Text data extracted from pages:
========================
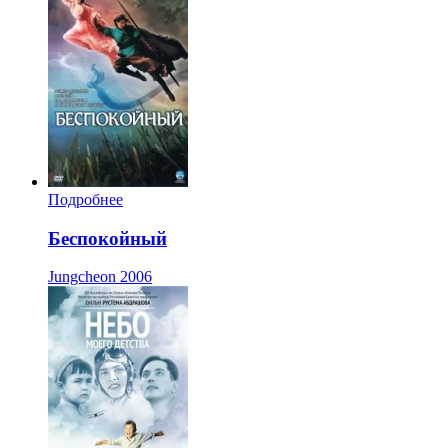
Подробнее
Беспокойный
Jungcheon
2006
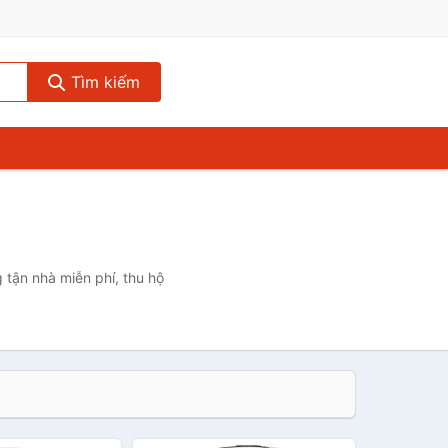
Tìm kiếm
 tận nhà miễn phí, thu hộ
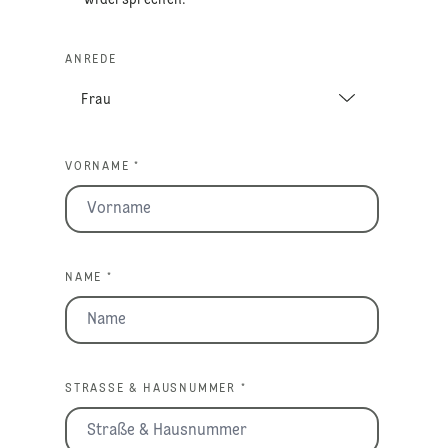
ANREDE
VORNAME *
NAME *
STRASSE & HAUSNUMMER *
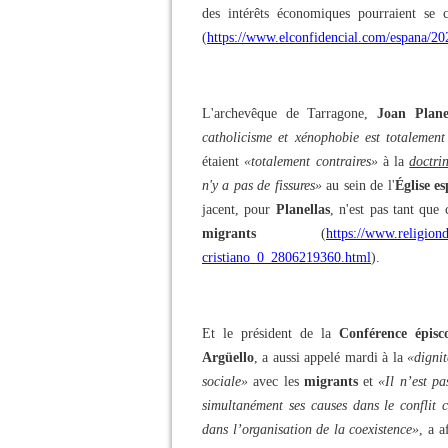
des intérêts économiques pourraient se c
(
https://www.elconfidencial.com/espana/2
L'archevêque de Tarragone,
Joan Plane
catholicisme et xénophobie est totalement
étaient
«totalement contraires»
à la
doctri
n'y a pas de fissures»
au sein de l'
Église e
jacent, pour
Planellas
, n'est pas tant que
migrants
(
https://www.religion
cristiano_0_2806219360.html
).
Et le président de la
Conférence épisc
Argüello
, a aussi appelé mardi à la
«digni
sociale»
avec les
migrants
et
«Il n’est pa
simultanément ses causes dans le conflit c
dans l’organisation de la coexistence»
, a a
========================
_EXERCISE DIRECTIONS_
Transcribe every line of the material above with no changes, leaving out the picture markers.

_ANSWER SPACE_
Подробнее
Беспокойный
Jungcheon
2006
Tìm kiếm
 tận nhà miễn phí, thu hộ
ANREDE
VORNAME *
NAME *
STRASSE & HAUSNUMMER *
des intérêts économiques pourraient se c
(
https://www.elconfidencial.com/espana/2
L'archevêque de Tarragone,
Joan Plane
catholicisme et xénophobie est totalement
étaient
«totalement contraires»
à la
doctri
n'y a pas de fissures»
au sein de l'
Église e
jacent, pour
Planellas
, n'est pas tant que
migrants
(
https://www.religion
cristiano_0_2806219360.html
).
Et le président de la
Conférence épisc
Argüello
, a aussi appelé mardi à la
«digni
sociale»
avec les
migrants
et
«Il n’est pa
simultanément ses causes dans le conflit c
dans l’organisation de la coexistence»
, a a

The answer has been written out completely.